### ACTIVITY
Turn the lines below into a numbered list, dropping any blank lines.

### EXERCISE DATA

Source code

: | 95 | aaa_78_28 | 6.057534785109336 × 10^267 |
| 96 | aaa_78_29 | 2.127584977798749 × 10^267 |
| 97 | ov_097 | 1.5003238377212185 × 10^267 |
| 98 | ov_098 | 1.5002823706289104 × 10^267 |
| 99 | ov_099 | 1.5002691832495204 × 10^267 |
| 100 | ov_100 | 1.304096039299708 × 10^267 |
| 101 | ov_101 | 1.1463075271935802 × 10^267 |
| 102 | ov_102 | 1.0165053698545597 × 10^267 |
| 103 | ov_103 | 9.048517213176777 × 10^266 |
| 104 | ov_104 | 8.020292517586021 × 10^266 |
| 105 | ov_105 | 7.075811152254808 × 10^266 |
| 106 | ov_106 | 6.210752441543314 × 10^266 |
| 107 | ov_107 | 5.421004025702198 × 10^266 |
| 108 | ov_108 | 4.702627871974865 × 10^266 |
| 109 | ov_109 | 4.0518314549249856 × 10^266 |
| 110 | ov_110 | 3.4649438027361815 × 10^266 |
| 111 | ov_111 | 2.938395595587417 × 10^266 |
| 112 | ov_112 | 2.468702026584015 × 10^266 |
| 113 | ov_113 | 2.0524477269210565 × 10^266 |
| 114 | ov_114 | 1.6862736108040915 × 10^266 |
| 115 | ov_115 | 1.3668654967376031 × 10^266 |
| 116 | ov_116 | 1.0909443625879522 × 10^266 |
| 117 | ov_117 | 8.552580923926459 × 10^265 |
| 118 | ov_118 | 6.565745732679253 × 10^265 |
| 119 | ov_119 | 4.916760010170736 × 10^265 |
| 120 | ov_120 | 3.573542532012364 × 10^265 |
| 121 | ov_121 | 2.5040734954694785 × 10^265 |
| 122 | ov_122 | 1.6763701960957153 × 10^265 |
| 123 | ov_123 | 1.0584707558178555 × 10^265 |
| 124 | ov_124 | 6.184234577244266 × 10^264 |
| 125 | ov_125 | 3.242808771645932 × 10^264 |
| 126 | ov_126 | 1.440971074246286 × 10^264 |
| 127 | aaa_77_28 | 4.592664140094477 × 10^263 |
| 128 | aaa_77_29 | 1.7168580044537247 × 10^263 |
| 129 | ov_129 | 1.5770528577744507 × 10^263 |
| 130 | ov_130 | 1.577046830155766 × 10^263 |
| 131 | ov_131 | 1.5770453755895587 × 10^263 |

### COMPLETED EXERCISE
1. Source code
2. : | 95 | aaa_78_28 | 6.057534785109336 × 10^267 |
3. | 96 | aaa_78_29 | 2.127584977798749 × 10^267 |
4. | 97 | ov_097 | 1.5003238377212185 × 10^267 |
5. | 98 | ov_098 | 1.5002823706289104 × 10^267 |
6. | 99 | ov_099 | 1.5002691832495204 × 10^267 |
7. | 100 | ov_100 | 1.304096039299708 × 10^267 |
8. | 101 | ov_101 | 1.1463075271935802 × 10^267 |
9. | 102 | ov_102 | 1.0165053698545597 × 10^267 |
10. | 103 | ov_103 | 9.048517213176777 × 10^266 |
11. | 104 | ov_104 | 8.020292517586021 × 10^266 |
12. | 105 | ov_105 | 7.075811152254808 × 10^266 |
13. | 106 | ov_106 | 6.210752441543314 × 10^266 |
14. | 107 | ov_107 | 5.421004025702198 × 10^266 |
15. | 108 | ov_108 | 4.702627871974865 × 10^266 |
16. | 109 | ov_109 | 4.0518314549249856 × 10^266 |
17. | 110 | ov_110 | 3.4649438027361815 × 10^266 |
18. | 111 | ov_111 | 2.938395595587417 × 10^266 |
19. | 112 | ov_112 | 2.468702026584015 × 10^266 |
20. | 113 | ov_113 | 2.0524477269210565 × 10^266 |
21. | 114 | ov_114 | 1.6862736108040915 × 10^266 |
22. | 115 | ov_115 | 1.3668654967376031 × 10^266 |
23. | 116 | ov_116 | 1.0909443625879522 × 10^266 |
24. | 117 | ov_117 | 8.552580923926459 × 10^265 |
25. | 118 | ov_118 | 6.565745732679253 × 10^265 |
26. | 119 | ov_119 | 4.916760010170736 × 10^265 |
27. | 120 | ov_120 | 3.573542532012364 × 10^265 |
28. | 121 | ov_121 | 2.5040734954694785 × 10^265 |
29. | 122 | ov_122 | 1.6763701960957153 × 10^265 |
30. | 123 | ov_123 | 1.0584707558178555 × 10^265 |
31. | 124 | ov_124 | 6.184234577244266 × 10^264 |
32. | 125 | ov_125 | 3.242808771645932 × 10^264 |
33. | 126 | ov_126 | 1.440971074246286 × 10^264 |
34. | 127 | aaa_77_28 | 4.592664140094477 × 10^263 |
35. | 128 | aaa_77_29 | 1.7168580044537247 × 10^263 |
36. | 129 | ov_129 | 1.5770528577744507 × 10^263 |
37. | 130 | ov_130 | 1.577046830155766 × 10^263 |
38. | 131 | ov_131 | 1.5770453755895587 × 10^263 |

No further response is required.